# ACTION ITEM:
Extend the forum thread about a planned trip to visit a friend in Michigan, starting right after its last sentence.

# Struggles and Support > Inspiration and Success >  >  I'm going on a trip

## nothing

I have one friend in Michigan and I'm going to go visit. I hate the TSA, I think they engage in disgusting security theatre that destroys freedom and only makes complete idiots feel safe, but [BEEP] it, I'm going.

I think I'll get a ticket for Sept 3rd, I'm going to just go. My friend and his wife know all about me and don't expect me to be entertaining, so that's good.

I don't want to sit here anymore and die, I'll definitely kill myself if I keep sitting here and dwelling on my shitty misery, so I'm going to swallow all the intense anxiety about this trip and just GO.

I don't know how it will be, but I'm doing it anyway.

----------


## Chantellabella

> I have one friend in Michigan and I'm going to go visit. I hate the TSA, I think they engage in disgusting security theatre that destroys freedom and only makes complete idiots feel safe, but [BEEP] it, I'm going.
> 
> I think I'll get a ticket for Sept 3rd, I'm going to just go. My friend and his wife know all about me and don't expect me to be entertaining, so that's good.
> 
> I don't want to sit here anymore and die, I'll definitely kill myself if I keep sitting here and dwelling on my shitty misery, so I'm going to swallow all the intense anxiety about this trip and just GO.
> 
> I don't know how it will be, but I'm doing it anyway.



It sounds like you're thinking in healthy terms, which is awesome! A trip may help bring new perspectives. I know I always get inspired when I travel.

# RECORDED INFORMATION:
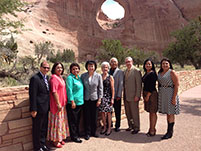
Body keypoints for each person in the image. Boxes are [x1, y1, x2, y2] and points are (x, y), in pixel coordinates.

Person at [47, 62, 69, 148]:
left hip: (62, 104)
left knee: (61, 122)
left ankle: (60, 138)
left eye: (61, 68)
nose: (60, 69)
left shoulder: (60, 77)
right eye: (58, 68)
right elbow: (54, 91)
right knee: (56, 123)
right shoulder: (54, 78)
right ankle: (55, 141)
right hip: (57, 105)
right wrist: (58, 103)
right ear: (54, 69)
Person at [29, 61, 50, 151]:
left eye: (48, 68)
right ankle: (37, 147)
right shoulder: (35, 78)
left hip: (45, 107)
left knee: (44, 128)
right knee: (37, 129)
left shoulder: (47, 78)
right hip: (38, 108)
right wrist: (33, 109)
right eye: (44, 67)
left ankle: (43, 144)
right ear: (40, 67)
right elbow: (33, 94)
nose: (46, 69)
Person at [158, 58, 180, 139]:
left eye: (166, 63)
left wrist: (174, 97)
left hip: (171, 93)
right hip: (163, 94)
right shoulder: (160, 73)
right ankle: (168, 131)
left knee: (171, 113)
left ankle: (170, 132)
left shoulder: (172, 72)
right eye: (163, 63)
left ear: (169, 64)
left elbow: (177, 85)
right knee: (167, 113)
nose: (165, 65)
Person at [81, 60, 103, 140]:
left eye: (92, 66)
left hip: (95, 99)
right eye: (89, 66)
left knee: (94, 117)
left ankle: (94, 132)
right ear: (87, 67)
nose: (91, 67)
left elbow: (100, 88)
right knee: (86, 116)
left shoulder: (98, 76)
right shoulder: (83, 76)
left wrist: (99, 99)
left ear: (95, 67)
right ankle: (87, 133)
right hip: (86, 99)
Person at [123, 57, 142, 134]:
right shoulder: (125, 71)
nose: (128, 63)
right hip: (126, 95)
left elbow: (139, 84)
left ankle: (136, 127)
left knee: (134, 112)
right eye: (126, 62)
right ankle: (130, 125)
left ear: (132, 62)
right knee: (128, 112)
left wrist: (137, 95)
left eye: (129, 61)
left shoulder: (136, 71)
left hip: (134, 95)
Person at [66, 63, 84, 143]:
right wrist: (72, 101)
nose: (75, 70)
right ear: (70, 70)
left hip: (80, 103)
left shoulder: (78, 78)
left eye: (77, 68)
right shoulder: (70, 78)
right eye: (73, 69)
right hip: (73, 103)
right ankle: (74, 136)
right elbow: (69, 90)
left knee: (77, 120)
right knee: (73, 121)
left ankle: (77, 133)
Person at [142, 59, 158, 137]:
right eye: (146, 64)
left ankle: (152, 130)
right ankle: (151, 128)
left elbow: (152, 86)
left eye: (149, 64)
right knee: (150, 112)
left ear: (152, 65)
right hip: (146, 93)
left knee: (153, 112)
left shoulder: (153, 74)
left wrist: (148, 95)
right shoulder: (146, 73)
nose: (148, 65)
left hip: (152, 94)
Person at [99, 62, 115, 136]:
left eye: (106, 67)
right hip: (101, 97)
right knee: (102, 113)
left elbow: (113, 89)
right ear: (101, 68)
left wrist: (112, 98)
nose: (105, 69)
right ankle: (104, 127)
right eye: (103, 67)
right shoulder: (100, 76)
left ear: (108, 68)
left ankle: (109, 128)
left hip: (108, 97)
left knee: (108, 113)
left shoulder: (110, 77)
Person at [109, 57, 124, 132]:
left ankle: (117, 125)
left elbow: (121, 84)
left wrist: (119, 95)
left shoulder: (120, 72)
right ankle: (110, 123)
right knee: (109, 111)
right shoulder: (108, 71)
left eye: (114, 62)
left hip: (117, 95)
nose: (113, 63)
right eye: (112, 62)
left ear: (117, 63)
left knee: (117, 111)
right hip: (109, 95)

* * *

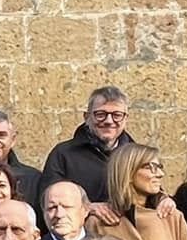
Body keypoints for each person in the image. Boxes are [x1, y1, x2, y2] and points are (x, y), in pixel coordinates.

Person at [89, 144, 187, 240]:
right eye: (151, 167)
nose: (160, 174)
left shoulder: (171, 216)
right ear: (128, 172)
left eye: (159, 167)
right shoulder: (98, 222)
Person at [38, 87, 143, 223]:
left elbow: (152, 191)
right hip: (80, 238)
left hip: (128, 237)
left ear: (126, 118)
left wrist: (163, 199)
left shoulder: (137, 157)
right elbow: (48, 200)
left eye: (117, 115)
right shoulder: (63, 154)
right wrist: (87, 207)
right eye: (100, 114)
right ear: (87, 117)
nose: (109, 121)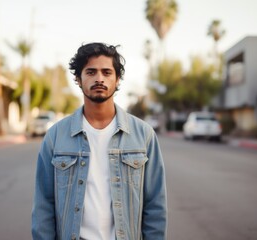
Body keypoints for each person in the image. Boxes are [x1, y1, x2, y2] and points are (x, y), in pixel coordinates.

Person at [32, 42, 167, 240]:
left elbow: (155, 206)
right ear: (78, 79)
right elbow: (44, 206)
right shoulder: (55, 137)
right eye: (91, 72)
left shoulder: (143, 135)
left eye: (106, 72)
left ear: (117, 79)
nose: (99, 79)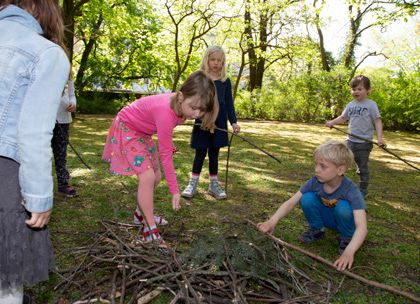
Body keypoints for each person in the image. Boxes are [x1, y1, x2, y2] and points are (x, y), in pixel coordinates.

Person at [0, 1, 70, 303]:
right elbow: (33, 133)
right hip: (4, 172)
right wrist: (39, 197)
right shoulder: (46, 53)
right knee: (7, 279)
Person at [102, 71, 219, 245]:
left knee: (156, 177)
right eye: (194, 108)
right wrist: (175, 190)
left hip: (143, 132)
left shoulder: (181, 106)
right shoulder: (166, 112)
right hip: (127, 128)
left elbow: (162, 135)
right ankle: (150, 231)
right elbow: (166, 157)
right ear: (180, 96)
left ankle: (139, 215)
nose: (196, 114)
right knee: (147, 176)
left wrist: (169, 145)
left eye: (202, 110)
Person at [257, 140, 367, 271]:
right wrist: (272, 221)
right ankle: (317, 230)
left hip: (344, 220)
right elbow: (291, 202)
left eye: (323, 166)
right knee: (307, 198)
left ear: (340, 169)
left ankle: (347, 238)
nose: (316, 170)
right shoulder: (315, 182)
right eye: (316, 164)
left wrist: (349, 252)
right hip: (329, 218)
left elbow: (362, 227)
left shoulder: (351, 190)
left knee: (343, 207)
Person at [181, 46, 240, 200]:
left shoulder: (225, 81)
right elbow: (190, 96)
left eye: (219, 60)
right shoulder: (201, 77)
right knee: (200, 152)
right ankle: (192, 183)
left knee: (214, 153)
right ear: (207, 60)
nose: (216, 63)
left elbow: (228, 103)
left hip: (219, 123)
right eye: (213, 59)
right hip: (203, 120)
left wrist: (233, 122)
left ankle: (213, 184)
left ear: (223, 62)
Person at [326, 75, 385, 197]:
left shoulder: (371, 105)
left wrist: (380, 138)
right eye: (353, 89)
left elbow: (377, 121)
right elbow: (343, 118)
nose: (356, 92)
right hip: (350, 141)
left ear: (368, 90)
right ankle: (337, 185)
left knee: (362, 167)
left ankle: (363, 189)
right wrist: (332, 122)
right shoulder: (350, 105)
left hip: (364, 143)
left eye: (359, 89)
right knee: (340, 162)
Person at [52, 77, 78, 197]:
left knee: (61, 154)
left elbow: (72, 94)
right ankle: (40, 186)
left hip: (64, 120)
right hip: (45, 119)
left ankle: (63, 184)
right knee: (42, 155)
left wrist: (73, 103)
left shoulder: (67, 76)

# ANSWER TO THE PROBLEM:
----------


## nothing

> It sounds like you're thinking in healthy terms, which is awesome! A trip may help bring new perspectives. I know I always get inspired when I travel.



Yeah, I'm realizing a few things. If I don't care if I live or die, then why not go on this trip? What's the worst that can happen? Could I die? Possibly, but I don't fear the sweet release of death anymore so whatever, I'm just going to do it.

----------


## Chantellabella

> Yeah, I'm realizing a few things. If I don't care if I live or die, then why not go on this trip? What's the worst that can happen? Could I die? Possibly, but I don't fear the sweet release of death anymore so whatever, I'm just going to do it.



You might be surprised that the adventure will invigorate you. I worry too on airplane trips and long car trips, but the positive always outweigh the negative anxiety.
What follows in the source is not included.